The fall in first-half pre-tax profit to S$120 million would have been worse without the considerable payroll support provided by Singapore’s government.

“We are cognisant of the ‘tail wind’ afforded us through the various government support schemes for 2020,” said ST Engineering president Vincent Chong, adding: “We do not expect such support beyond this year.”

Within the aerospace division, aircraft maintenance and modifications actually saw a slight rise in pre-tax profit, to S$53 million, but this was outweighed by a fall in component and engine repair and overhaul activity, for which pre-tax profit for the first six months of the year slumped from S$42 million to S$28 million.

Despite these setbacks, ST Engineering is positioning itself to take advantage of some of the opportunities presented by the crisis, notably demand for cabin cleaning and hygiene services, and the booming cargo market.

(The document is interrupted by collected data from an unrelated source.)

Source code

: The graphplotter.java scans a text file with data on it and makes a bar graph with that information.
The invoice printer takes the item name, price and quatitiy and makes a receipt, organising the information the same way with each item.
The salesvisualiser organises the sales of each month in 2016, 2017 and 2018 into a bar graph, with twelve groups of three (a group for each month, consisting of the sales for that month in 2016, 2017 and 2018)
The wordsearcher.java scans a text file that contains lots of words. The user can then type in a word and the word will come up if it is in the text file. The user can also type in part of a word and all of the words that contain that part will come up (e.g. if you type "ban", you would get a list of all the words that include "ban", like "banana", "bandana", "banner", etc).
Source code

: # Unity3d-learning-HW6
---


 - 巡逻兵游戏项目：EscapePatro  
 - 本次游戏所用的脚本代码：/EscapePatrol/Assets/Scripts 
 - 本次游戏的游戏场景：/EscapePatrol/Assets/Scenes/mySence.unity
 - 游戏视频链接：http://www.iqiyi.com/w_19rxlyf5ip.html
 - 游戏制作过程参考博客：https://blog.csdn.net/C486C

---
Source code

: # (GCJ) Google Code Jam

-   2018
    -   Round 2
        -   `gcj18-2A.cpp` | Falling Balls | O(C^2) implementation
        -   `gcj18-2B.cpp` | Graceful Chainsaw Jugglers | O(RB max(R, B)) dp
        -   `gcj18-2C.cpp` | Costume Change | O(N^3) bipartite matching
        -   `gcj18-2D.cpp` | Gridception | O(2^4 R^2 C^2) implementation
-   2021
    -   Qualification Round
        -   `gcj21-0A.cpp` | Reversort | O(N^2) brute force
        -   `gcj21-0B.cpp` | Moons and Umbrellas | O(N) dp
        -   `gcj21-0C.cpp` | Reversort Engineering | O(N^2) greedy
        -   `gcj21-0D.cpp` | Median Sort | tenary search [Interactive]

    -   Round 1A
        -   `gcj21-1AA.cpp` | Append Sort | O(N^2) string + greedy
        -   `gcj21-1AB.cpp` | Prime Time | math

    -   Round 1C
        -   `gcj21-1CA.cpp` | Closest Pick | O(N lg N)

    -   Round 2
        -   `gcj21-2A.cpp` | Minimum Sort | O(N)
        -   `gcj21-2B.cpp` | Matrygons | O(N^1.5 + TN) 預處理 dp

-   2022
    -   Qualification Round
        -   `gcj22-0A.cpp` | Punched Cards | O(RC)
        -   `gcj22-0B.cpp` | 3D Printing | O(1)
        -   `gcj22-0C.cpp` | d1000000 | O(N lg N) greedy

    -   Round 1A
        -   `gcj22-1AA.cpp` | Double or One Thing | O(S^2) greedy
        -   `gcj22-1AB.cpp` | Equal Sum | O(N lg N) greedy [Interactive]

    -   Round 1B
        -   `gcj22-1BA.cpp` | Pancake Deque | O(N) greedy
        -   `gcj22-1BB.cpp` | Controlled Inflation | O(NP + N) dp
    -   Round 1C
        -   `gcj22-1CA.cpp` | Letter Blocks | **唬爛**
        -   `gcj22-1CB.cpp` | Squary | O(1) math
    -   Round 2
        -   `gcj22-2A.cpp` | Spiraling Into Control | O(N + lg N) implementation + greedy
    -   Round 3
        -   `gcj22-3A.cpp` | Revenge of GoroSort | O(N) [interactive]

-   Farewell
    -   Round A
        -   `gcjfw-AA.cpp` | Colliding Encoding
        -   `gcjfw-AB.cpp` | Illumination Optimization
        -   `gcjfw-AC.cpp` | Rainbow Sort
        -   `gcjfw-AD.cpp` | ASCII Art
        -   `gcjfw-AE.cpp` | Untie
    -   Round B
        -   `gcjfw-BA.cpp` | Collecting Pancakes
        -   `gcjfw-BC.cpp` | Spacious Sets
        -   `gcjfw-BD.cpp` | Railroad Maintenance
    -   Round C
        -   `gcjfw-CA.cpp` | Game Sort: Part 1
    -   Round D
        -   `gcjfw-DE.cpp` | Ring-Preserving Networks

In the second half of the year it expects to complete its first Airbus A321 passenger to freighter conversion and embark on a hunt for new P2F contracts. It has also bolstered its liquidity by selling 30 spare engines into a securitization structure.

Furthermore, despite the challenging environment the company secured about $1.4 billion of new aerospace contracts during the first half.

These include: a multi-year engine and component MRO contract with T’way Air; a five-year nacelle maintenance contract with Qantas; a three year heavy maintenance contract for Alaska Airlines’ A320 fleet; and a two year heavy maintenance contract from an Asian carrier’s 40 CFM56-7B engines.